-- Opening Marker --

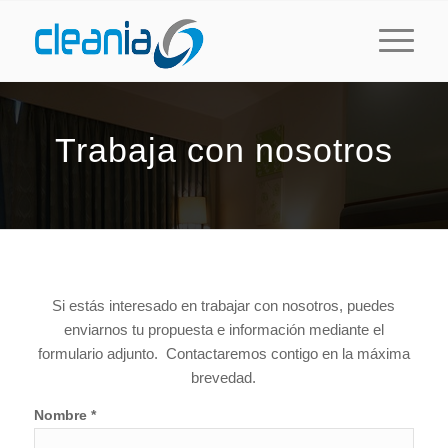
Trabaja con nosotros
Si estás interesado en trabajar con nosotros, puedes
enviarnos tu propuesta e información mediante el
formulario adjunto. Contactaremos contigo en la máxima
brevedad.
Nombre *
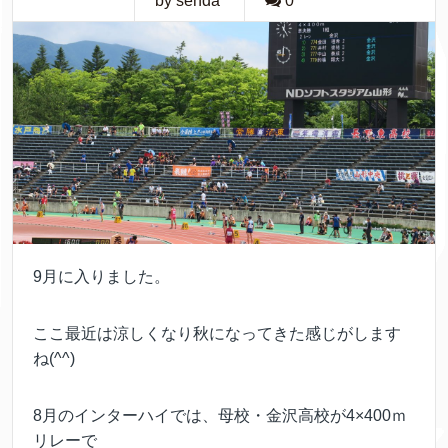
by senda
0
9月に入りました。
ここ最近は涼しくなり秋になってきた感じがします
ね(^^)
8月のインターハイでは、母校・金沢高校が4×400ｍ
リレーで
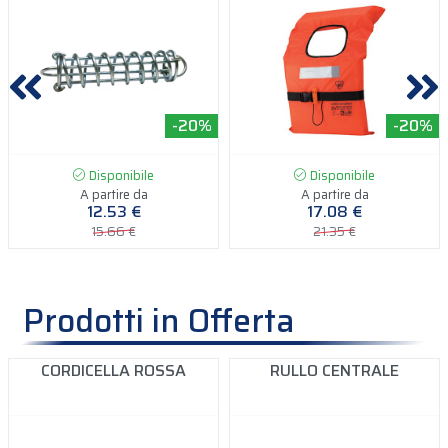
-20%
-20%
Disponibile
Disponibile
A partire da
A partire da
12.53 €
17.08 €
15.66 €
21.35 €
Prodotti in Offerta
CORDICELLA ROSSA
RULLO CENTRALE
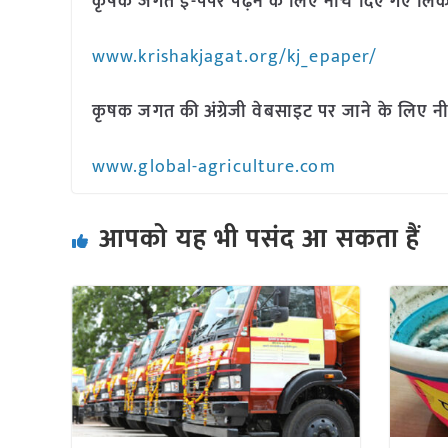
कृषक जगत ई-पेपर पढ़ने के लिए नीचे दिए गए लिंक
www.krishakjagat.org/kj_epaper/
कृषक जगत की अंग्रेजी वेबसाइट पर जाने के लिए नी
www.global-agriculture.com
आपको यह भी पसंद आ सकता हैं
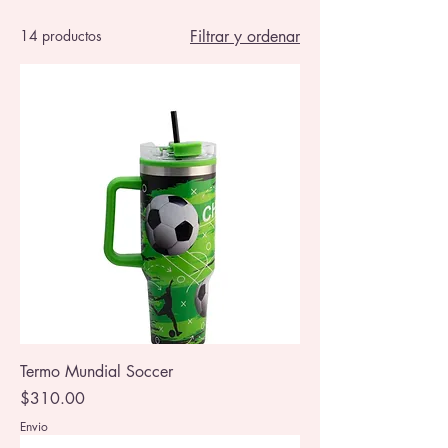
14 productos
Filtrar y ordenar
Termo Mundial Soccer
Precio
$310.00
Envio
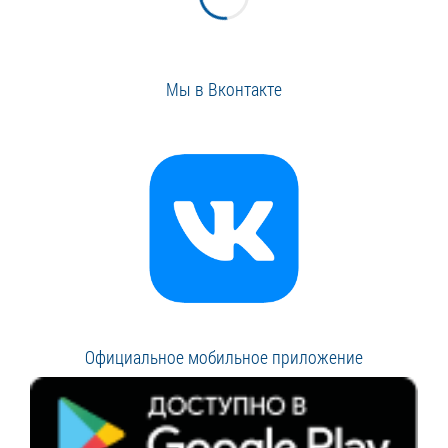
Мы в Вконтакте
Официальное мобильное приложение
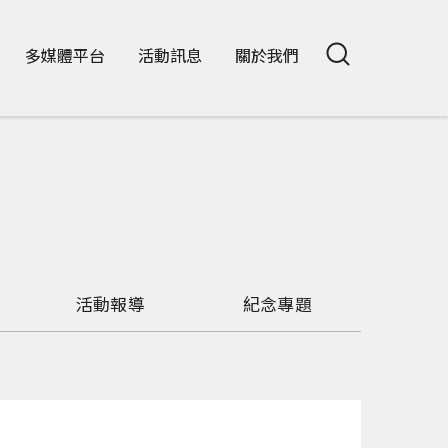
多媒體平台
活動訊息
關於我們
活動報導
紀念專題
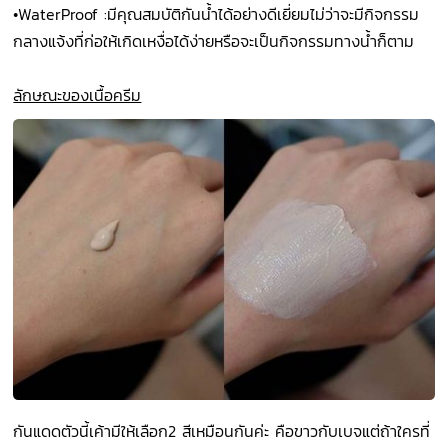
•
WaterProof :มีคุณสมบัติกันน้ำได้อย่างดีเยี่ยมไม่ว่าจะมีกิจกรรม
กลางแจ้งที่ก่อให้เกิดเหงื่อได้ง่ายหรือจะเป็นกิจกรรมทางน้ำก็ตาม
ลักษณะของเนื้อครีม
กันแดดตัวนี้เค้ามีให้เลือก2 สีเหมือนกันค่ะ คือขาวกับเบจแต่ถ้าใครที่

-- Closing Marker --

Exercise aim:
Reproduce all of the text from the material above line for line, without changing a character, and leave out the pictures.

Your solution:
Trabaja con nosotros
Si estás interesado en trabajar con nosotros, puedes
enviarnos tu propuesta e información mediante el
formulario adjunto. Contactaremos contigo en la máxima
brevedad.
Nombre *
by senda
0
9月に入りました。
ここ最近は涼しくなり秋になってきた感じがします
ね(^^)
8月のインターハイでは、母校・金沢高校が4×400ｍ
リレーで
-20%
-20%
Disponibile
Disponibile
A partire da
A partire da
12.53 €
17.08 €
15.66 €
21.35 €
Prodotti in Offerta
CORDICELLA ROSSA
RULLO CENTRALE
कृषक जगत ई-पेपर पढ़ने के लिए नीचे दिए गए लिंक
www.krishakjagat.org/kj_epaper/
कृषक जगत की अंग्रेजी वेबसाइट पर जाने के लिए नी
www.global-agriculture.com
आपको यह भी पसंद आ सकता हैं
14 productos
Filtrar y ordenar
Termo Mundial Soccer
Precio
$310.00
Envio
Мы в Вконтакте
Официальное мобильное приложение
多媒體平台
活動訊息
關於我們
活動報導
紀念專題
•
WaterProof :มีคุณสมบัติกันน้ำได้อย่างดีเยี่ยมไม่ว่าจะมีกิจกรรม
กลางแจ้งที่ก่อให้เกิดเหงื่อได้ง่ายหรือจะเป็นกิจกรรมทางน้ำก็ตาม
ลักษณะของเนื้อครีม
กันแดดตัวนี้เค้ามีให้เลือก2 สีเหมือนกันค่ะ คือขาวกับเบจแต่ถ้าใครที่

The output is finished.